Islamic banking principles prohibit interest paid on all loans of money and investment in businesses that provide goods or services considered contrary to Islamic principles.
AMAPALA – Members of the Muslim community have asked the Government to speed up the process of providing regulations for Islamic banking which does not permit the pursuit of profits.
Speaker of Parliament, Rebecca Kadaga told Parliament that they had passed the laws for Islamic banking but Bank of Uganda is reluctant to draft the regulations as well as issuing licenses for Islamic banking.
“When will Islamic banking commence? According to Islamic laws, Muslims are not allowed to borrow money with interest . The delay to begin Islamic banking in Uganda is excluding the Muslims from the economy,” Kadaga said on Wednesday.
Islamic banking principles prohibit interest paid on all loans of money and investment in businesses that provide goods or services considered contrary to Islamic principles such as pork and alcohol.
David Bahati, state minister for finance said Parliament had passed the relevant laws for Islamic banking but he would find out why Bank of Uganda has not released the regulations for the service and the required licenses.
Latif Ssebaggala Sengendo (Kawempe North) said Muslims have been asking Government to begin Islamic banking. “When we meet the Muslim communities they ask for Islamic banking, waht reason shall we give for its delay?,” Sengendo, one of top Muslim leaders in Parliament said.
Financial experts have often criticised Islamic banking for higher creating costs and bigger risks, a situation that has not been remedied over the years.
The critics also say Islamic banking has not included policies to uplift small traders and the poor. They caution that poor management has led to the collapse and challenges of managing many Islamic banks.
Islamic banks are not allowed to invest in any profit-generating ventures such as Government securities as done by conventional banks which can create challenges.
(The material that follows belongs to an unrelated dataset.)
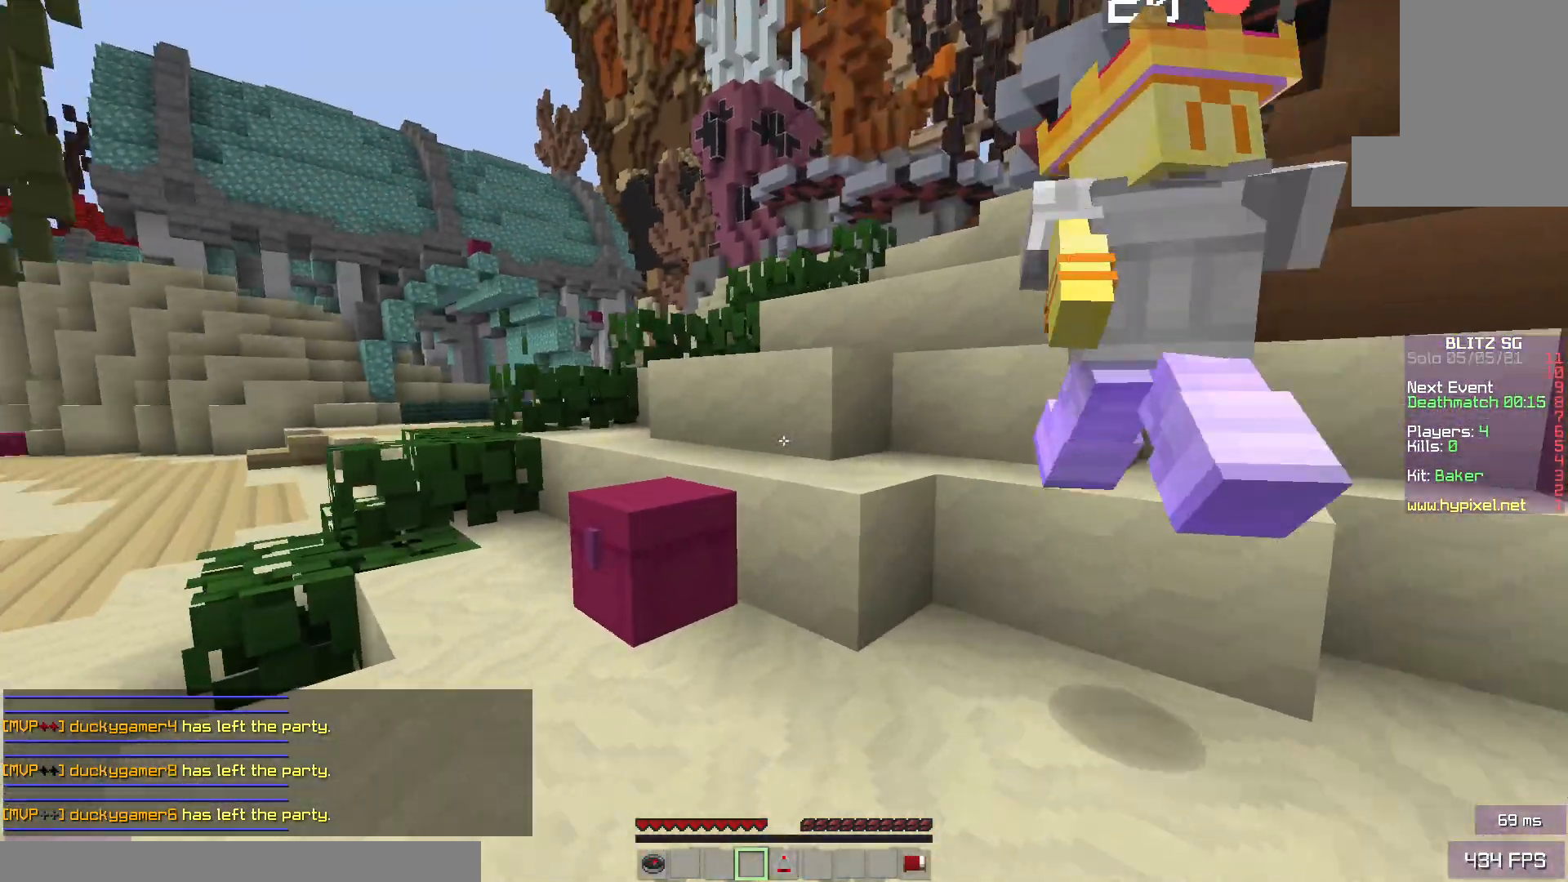
{"keys": ["w"], "mouse": [], "events": [[100, "a", "down"], [217, "space", "down"], [367, "a", "up"], [400, "space", "up"]]}
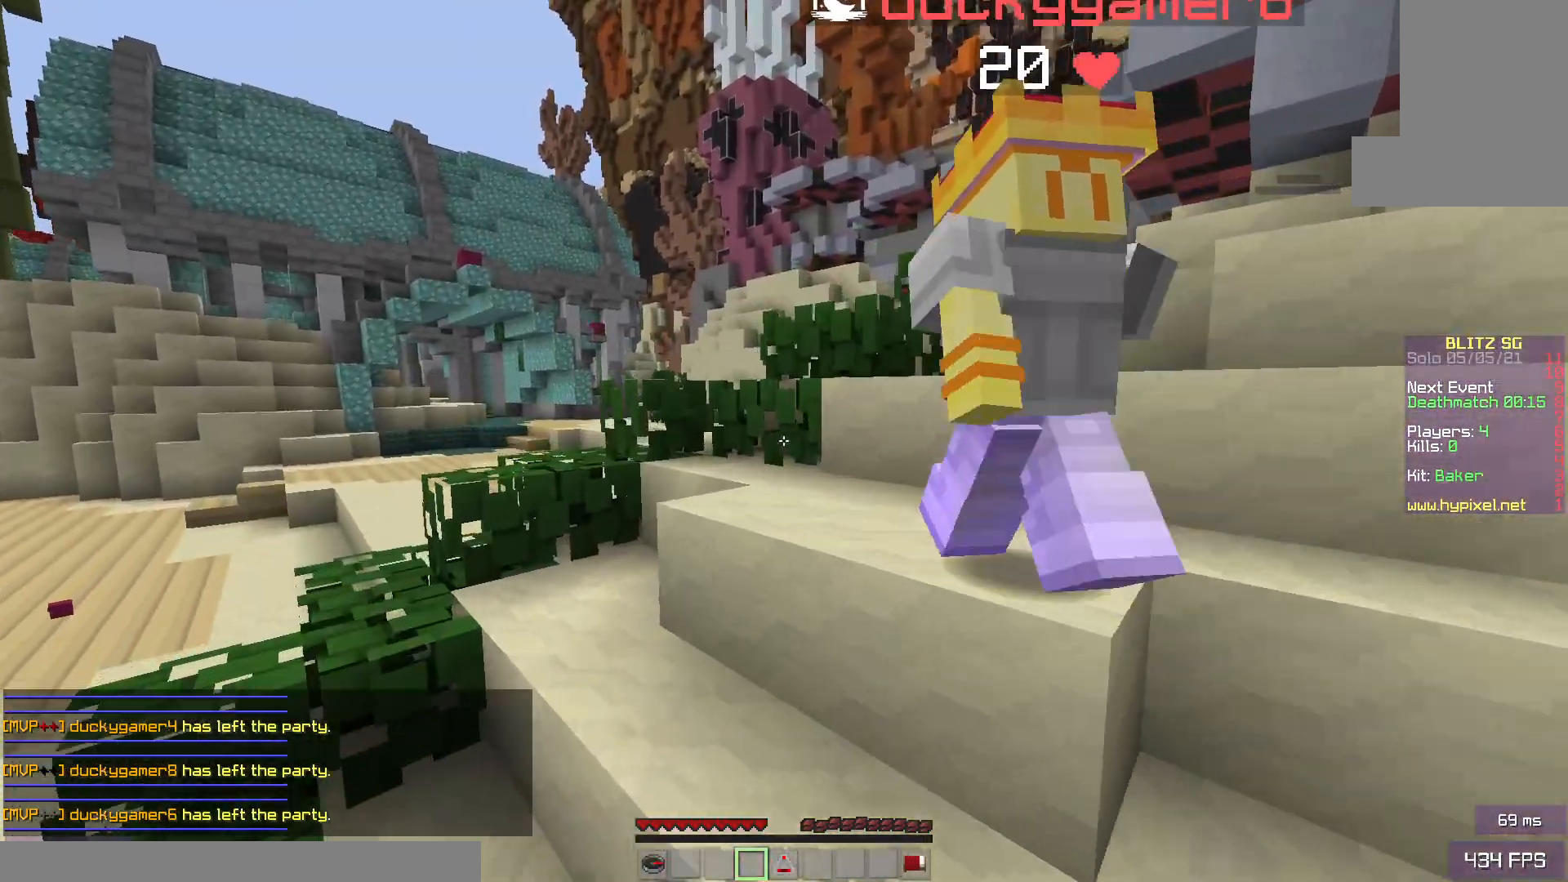
{"keys": ["a", "w"], "mouse": [], "events": [[83, "d", "down"], [117, "space", "down"], [350, "space", "up"], [400, "d", "up"], [450, "a", "down"]]}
The lack of unique frameworks by the Government to regulate Islamic banking is the other challenge, leaving the Islamic banks to be regulated as other conventional banks.
The International Monetary Fund (IMF) has warned that the rapid growth of Islamic finance in Kenya is happening without adequate protection of depositors as is the case with conventional banking.
The IMF in a recent report warned that Kenya was yet to refine its regulations to cater for Islamic banking despite the fact that the Shariah banks are offering loan products that are guaranteed differently from conventional bank loans.
“The legal framework exhibits some gaps, prudential frameworks have not been adapted to the specificities of Islamic banking and there are also remaining gaps in the Shariah governance framework, consumer protection framework, liquidity management, resolution and safety nets,” said the IMF report.
Kenya is also yet to come up with a Shariah-compliant deposit insurance scheme and is continuing to manage deposit insurance premiums in a single pool for all banks a situation that could complicate compensation of depositors in the event a bank offering conventional and Islamic products collapses, the IMF warned.